Analysis The Center Can Hold

Osborne Sticks to Center Ground with Budget

The spending plan gives a little something to everyone, keeping Britain’s Conservatives in the middle.

Britain’s chancellor, George Osborne, kept his budget firmly in the center of British politics on Wednesday when he unveiled a combination of tax and spending policies that should satisfy either side.

To the delight of his Conservative backers, Osborne announced a fall in capital gains tax — which he raised in his very first austerity budget — from 28 to 20 percent and a reduction in corporate tax from 20 to 17 percent by 2020.

“Britain is blazing a trail,” he said. “Let the rest of the world catch up.”

Smalltime entrepreneurs will also benefit from a tax break worth up to £2,000 per year for income from goods sold on eBay and rooms rented out via Airbnb.
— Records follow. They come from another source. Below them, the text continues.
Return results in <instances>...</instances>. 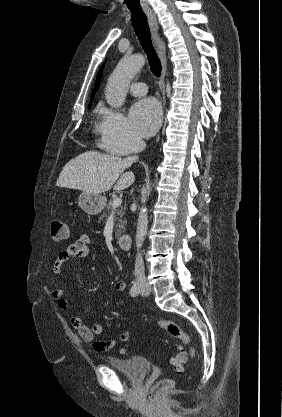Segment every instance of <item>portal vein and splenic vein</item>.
I'll use <instances>...</instances> for the list:
<instances>
[{
    "label": "portal vein and splenic vein",
    "mask_w": 282,
    "mask_h": 417,
    "mask_svg": "<svg viewBox=\"0 0 282 417\" xmlns=\"http://www.w3.org/2000/svg\"><path fill=\"white\" fill-rule=\"evenodd\" d=\"M121 202H122V198H113L112 206L114 207L115 210L117 209L116 206H119Z\"/></svg>",
    "instance_id": "portal-vein-and-splenic-vein-1"
}]
</instances>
But property owners are set to lose out. Landlords will face a 3-percent stamp duty surcharge when they buy rental properties. Osborne specifically rejected proposals to exempt big investors.

Headwinds

The chancellor revised Britain’s growth forecasts downward from 2.4 to 2 percent for 2016 and from 2.5 to 2.2 percent for 2017, blaming a “dangerous cocktail of risks” in the global economy.
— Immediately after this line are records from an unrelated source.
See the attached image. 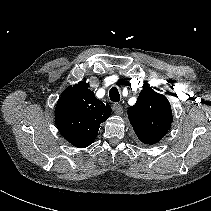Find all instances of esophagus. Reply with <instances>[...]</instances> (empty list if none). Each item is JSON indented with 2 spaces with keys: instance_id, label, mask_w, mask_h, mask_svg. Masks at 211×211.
<instances>
[{
  "instance_id": "1",
  "label": "esophagus",
  "mask_w": 211,
  "mask_h": 211,
  "mask_svg": "<svg viewBox=\"0 0 211 211\" xmlns=\"http://www.w3.org/2000/svg\"><path fill=\"white\" fill-rule=\"evenodd\" d=\"M113 111L115 114L121 115L123 113V108L120 104L115 103V104H113Z\"/></svg>"
}]
</instances>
“Our economy is strong, but the storm clouds are gathering again,” he said.

As a result, Osborne admitted that he would not meet his promise to shrink the debt as a percentage of gross domestic product this year.

It is the nth time Osborne has relaxed his fiscal targets and a reminder that he “is not quite the state-slasher of legend,” argues Matthew d’Ancona in The Guardian.

Center ground

The chancellor’s budget speech on Wednesday was a center-right one, according to d’Ancona, “not a love letter to the Tory right.”

This chancellor understands that his party’s electoral future lies in the center ground vacated by Jeremy Corbyn. Were he to succeed [Prime Minister David] Cameron, the Conservatives would plant their standard squarely in that terrain.

Osborne has rejected suggestions from the right to pursue a more uncompromising policy even as Labour’s lurch to the left under Corbyn might allow it to do so.

Conservatives have a “big responsibility to represent the working people of Britain on the center ground of British politics,” he said last year, perhaps with an eye to the long term.

In another speech, he called on other Conservatives to persuade help Labour voters the party is on their side.

“They want security and opportunity, but they didn’t quite feel able to put their trust in us,” he said. “We’ve got to understand their reservations.”

Osborne may be more of a liberal than a conservative and is, with Cameron, the co-architect of the “modernization” project that tempered the Tories’ right-wing instincts and helped them win back a parliamentary majority last year for the first time in two decades.

Mix

Osborne has since outflanked Labour from the left by introducing a £9 hourly minimum wage and raising the income tax threshold, taking the lowest paid out of tax altogether.

But Osborne also announced an additional £35 billion in welfare savings last summer that are bound to affect many at the bottom of the wage scale. Among the measures are a freeze in most working-age benefits and disqualifying Britons under the age of 21 from housing subsidies.